Triathletes are often adept at experiencing discomfort and continuing racing despite fatigue and dyspnea, and a pulmonary edema in development may, therefore, go unrecognized. However, racing in the absence of SIPE usually involves higher exertion in uphills than downhills. The presence of symptom improvement going uphill and worsening dyspnea and cough during downhill cycling may help athletes distinguish SIPE in development from the respiratory stress of physiological exertion.

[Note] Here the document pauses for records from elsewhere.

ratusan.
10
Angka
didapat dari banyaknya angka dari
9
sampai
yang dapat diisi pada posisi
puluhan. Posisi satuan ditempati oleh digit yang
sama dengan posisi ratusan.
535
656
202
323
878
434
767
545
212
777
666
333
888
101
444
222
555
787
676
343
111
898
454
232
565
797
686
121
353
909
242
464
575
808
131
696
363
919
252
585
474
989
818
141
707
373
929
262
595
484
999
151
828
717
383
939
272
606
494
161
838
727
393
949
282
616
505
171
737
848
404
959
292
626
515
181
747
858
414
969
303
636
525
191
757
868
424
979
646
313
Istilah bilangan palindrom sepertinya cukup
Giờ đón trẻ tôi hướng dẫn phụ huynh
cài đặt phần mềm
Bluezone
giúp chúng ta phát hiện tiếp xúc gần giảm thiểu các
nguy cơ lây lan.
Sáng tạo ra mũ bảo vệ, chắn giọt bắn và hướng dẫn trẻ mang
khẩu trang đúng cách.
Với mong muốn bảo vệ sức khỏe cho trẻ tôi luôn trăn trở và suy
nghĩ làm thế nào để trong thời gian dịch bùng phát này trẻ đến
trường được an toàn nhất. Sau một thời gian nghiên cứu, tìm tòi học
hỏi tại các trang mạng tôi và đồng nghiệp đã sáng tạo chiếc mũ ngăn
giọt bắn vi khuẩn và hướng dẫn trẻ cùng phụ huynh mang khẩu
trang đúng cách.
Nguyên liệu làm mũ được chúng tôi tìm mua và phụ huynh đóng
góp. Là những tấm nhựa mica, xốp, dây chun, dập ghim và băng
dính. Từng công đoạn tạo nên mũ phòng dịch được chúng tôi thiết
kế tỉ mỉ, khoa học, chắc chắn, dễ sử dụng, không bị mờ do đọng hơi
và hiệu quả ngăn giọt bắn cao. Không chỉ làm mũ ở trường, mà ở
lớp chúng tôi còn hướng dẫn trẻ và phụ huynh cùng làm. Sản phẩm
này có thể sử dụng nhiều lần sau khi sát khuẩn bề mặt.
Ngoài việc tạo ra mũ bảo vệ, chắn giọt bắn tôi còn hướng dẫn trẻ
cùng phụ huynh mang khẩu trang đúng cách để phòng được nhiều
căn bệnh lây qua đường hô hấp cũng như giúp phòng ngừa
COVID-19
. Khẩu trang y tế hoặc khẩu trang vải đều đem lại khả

The presented results underscore that race medics should be familiar with the potential for slow progression and late presentation of SIPE. Biking and running may sustain and worsen an ongoing SIPE, and symptoms, such as facial swelling and coughing, may present very late in the race, especially if the race is hilly. Symptoms might be relieved when going uphill and worsen during downhill sections of the bike ride, and cold weather may aggravate the condition. A focus on symptoms and devices to measure SpO2
in the field may facilitate early detection of symptoms of this potentially fatal complication. Symptoms of SIPE usually resolve after normalization of the physiologic environment and by supportive treatment, such as oxygen therapy and occasionally β2-agonists [18
]. Furthermore, the athlete should be aware of the increased possibility of recurrent episodes [19
Summary of take-home messages:
Athletes and race crews should recognize the common symptoms of SIPE;
These include shortness of breath, cough and blood-stained sputum;
Triathletes with SIPE may present for medical examination very late in the race;
Symptoms may improve during uphill and worsen during downhill cycling;
Pulse oximeters may assist race medics in identifying potential cases of SIPE;
SIPE is usually self-limiting upon cessation of exertion, but hospitalization, oxygen therapy or beta2/diuretic therapy may be warranted.